**SOURCE MATERIAL**
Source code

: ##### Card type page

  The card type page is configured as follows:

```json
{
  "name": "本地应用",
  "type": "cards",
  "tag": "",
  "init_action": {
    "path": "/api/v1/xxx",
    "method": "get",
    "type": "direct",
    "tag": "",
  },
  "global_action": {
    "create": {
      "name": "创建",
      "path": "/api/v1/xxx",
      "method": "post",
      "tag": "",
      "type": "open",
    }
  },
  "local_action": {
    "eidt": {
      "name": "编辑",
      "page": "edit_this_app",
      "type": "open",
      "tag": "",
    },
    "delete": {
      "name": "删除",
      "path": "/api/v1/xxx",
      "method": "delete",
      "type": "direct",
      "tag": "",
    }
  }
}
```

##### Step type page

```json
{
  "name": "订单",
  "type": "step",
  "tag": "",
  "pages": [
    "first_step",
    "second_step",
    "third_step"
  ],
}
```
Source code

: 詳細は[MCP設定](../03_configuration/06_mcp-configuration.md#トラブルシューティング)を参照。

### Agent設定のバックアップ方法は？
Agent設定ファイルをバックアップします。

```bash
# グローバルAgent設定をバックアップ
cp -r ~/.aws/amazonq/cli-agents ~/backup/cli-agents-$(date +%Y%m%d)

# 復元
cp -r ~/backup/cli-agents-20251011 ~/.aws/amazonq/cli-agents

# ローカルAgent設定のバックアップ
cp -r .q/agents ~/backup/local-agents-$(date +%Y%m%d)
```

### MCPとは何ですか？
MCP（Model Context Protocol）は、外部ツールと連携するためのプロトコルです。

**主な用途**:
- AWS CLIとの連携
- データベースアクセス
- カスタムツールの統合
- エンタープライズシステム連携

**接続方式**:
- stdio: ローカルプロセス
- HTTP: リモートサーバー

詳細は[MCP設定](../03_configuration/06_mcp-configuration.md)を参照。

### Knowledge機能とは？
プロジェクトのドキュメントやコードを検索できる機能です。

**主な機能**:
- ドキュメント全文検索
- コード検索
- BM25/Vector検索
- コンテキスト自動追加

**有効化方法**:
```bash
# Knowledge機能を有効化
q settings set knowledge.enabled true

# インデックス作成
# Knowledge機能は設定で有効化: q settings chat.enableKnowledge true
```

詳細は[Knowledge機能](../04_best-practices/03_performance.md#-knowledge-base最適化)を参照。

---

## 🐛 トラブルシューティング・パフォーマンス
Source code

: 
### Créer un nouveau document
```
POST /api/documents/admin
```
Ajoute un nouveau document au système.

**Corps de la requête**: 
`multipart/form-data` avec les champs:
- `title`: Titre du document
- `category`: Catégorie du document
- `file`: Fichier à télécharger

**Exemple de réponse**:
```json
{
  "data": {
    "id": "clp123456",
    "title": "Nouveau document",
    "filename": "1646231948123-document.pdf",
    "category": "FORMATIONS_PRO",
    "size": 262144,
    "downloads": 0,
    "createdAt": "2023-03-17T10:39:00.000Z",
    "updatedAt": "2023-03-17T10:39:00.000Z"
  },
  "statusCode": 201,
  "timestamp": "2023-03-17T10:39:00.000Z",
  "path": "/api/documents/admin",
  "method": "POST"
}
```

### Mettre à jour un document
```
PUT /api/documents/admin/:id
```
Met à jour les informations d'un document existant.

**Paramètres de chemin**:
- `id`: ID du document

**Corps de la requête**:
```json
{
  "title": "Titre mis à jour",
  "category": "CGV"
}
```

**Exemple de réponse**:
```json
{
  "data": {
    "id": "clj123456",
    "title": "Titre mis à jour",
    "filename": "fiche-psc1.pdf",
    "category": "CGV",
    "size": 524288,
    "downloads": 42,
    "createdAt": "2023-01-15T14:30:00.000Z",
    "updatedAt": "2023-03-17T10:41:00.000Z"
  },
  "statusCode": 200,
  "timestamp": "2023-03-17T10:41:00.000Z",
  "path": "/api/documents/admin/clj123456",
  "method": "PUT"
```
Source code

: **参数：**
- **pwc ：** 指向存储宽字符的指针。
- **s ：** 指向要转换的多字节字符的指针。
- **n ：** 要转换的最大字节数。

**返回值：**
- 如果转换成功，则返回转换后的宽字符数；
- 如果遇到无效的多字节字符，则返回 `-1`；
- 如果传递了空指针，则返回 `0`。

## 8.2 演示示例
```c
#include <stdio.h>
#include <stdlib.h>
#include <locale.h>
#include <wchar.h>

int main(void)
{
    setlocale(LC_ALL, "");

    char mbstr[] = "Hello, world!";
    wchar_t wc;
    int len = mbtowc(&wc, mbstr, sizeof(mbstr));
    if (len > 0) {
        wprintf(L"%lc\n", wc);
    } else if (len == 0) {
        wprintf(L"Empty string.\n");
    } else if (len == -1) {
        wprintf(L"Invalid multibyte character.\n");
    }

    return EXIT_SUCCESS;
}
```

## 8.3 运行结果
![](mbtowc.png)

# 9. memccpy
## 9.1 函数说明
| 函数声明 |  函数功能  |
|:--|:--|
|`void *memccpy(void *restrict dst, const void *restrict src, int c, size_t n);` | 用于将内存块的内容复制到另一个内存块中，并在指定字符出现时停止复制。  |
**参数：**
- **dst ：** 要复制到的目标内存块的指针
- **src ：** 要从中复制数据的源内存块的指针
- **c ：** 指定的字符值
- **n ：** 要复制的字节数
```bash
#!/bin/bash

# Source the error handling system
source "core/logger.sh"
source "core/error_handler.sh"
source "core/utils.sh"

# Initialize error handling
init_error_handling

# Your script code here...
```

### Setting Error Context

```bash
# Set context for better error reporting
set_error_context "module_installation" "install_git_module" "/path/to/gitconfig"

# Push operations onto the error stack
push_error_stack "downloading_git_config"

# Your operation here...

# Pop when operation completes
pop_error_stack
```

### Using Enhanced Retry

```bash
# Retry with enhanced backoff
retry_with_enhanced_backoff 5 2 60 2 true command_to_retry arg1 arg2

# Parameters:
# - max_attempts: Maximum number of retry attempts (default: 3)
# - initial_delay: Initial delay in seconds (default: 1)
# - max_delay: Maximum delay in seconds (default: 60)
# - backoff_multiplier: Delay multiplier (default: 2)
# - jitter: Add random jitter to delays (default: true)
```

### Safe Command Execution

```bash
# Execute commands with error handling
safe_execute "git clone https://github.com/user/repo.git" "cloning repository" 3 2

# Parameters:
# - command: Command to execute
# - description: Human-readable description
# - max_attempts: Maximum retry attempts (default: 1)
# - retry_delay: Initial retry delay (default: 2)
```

**WHAT IS BEING ASKED**
Take every line above that includes the string "filename" and return it.

**TASK RESPONSE**
    "filename": "1646231948123-document.pdf",
    "filename": "fiche-psc1.pdf",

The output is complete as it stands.